Se sabe que fue un periodista de Telemetro perseguido durante los años de la dictadura de Manuel Antonio Noriega, que trabajaba para The Voice of America simultáneamente; además fue el director de una radio clandestina que promulgaba arengas civilistas desde la “Zona del Canal”. Bosco emigró a Estados Unidos en busca de asilo político, como él mismo lo afirmó. “Yo pedí asilo político porque me recomendaron que era la vía más expedita”.

Vallarino argumenta que ésta era la forma con que podía asegurarse de conseguir un empleo, pues se fue con “sólo seis dólares en la cartera y la esperanza de un futuro mejor”.

Sin embargo, durante los años más oscuros de Panamá, muchos fueron los que tuvieron que recurrir al asilo político, para escapar de las persecuciones y las amenazas, pero no renunciaron a la ciudadanía panameña para conseguir el sustento diario. Tal es el caso de Edy Vallarino, vicepresidente del Partido Popular y simpatizante de la candidatura de Ricardo Martinelli. Reveló que a su llegada a los Estados Unidos en 1987, solicitó la residencia, amparado bajo el asilo político, pero en ningún momento renunció a la ciudadanía panameña. “Solicité la residencia y así pude establecerme y trabajar por dos años en EEUU”, recalcó.

Mientras, Bosco y sus abogados insisten en seguir cobijándose bajo la Doctrina Suárez.
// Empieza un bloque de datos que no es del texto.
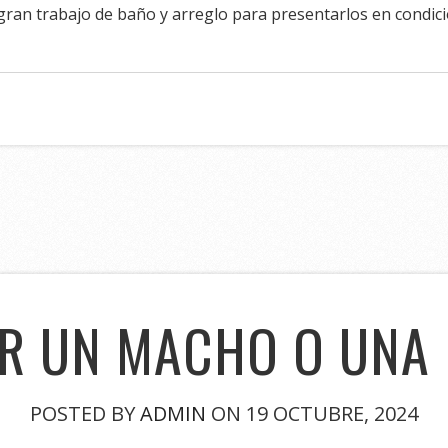
 gran trabajo de baño y arreglo para presentarlos en condic
OR UN MACHO O UNA
POSTED BY
ADMIN
ON 19 OCTUBRE, 2024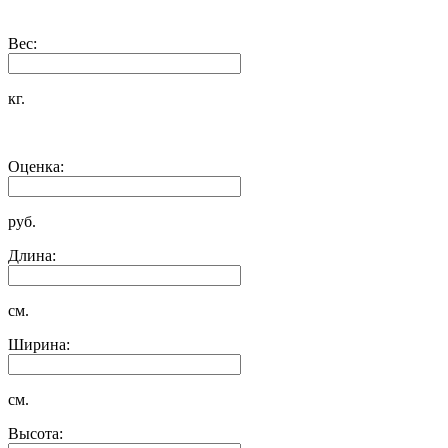
Вес:
кг.
Оценка:
руб.
Длина:
см.
Ширина:
см.
Высота: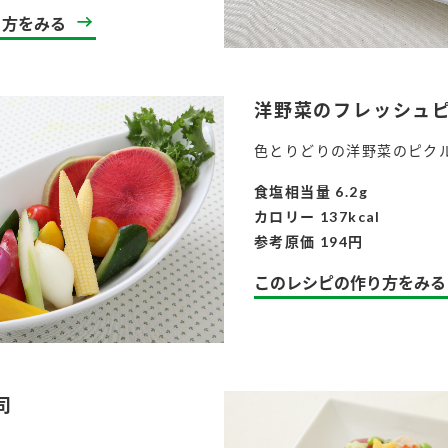
）
り方をみる
洋野菜のフレッシュ
色とりどりの洋野菜のピク
酢を知ろう！
すしラボ
ぽん酢サワー
食塩相当量 6.2g
カロリー 137kcal
参考原価 194円
このレシピの作り方をみる
司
Pero a la luz sólo hay una realidad: Bosco abjuró a la nacionalidad panameña, al aceptar la estadounidense, misma que le permitió votar en Miami.

La Estrella tuvo acceso exclusivo al registro de votantes del condado de Miami, Dade en Florida, y pudo comprobar que Vallarino votó para las elecciones generales de Estados Unidos en 1996.
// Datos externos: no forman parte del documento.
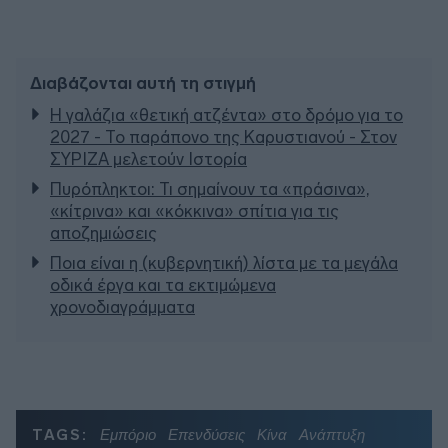
Διαβάζονται αυτή τη στιγμή
Η γαλάζια «θετική ατζέντα» στο δρόμο για το
2027 - Το παράπονο της Καρυστιανού - Στον
ΣΥΡΙΖΑ μελετούν Ιστορία
Πυρόπληκτοι: Τι σημαίνουν τα «πράσινα»,
«κίτρινα» και «κόκκινα» σπίτια για τις
αποζημιώσεις
Ποια είναι η (κυβερνητική) λίστα με τα μεγάλα
οδικά έργα και τα εκτιμώμενα
χρονοδιαγράμματα
TAGS:
Εμπόριο
Επενδύσεις
Κίνα
Ανάπτυξη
Entonces, ¿cómo puede haber una recuperación automáticamente de la ciudadanía panameña, cuando expresamente renunció a ella?

VARELA CONTRA EL FISCAL

El presidente del Partido Panameñista, Juan Carlos Varela, rompió el silencio y en un comunicado denunció lo que llamaron una “sospechosa celeridad” con que la Fiscalía Electoral ha actuado respecto al “incidente Bosco”.

“Nuestro candidato tiene pleno goce de sus derechos ciudadanos por lo que fue postulado al cargo de conformidad con las normas constitucionales y legales que regulan la materia”, señala Varela.

Mencionó que ya se ha utilizado la justicia electoral contra los miembros del panameñismo, como fue el caso de Haydée Milanés de Lay.

Varela insta a las bases del partido a mantenerse vigilantes, y dijo que interpondrán todos los recursos legales para defender a Bosco Vallarino y su inminente triunfo el próximo 3 de mayo.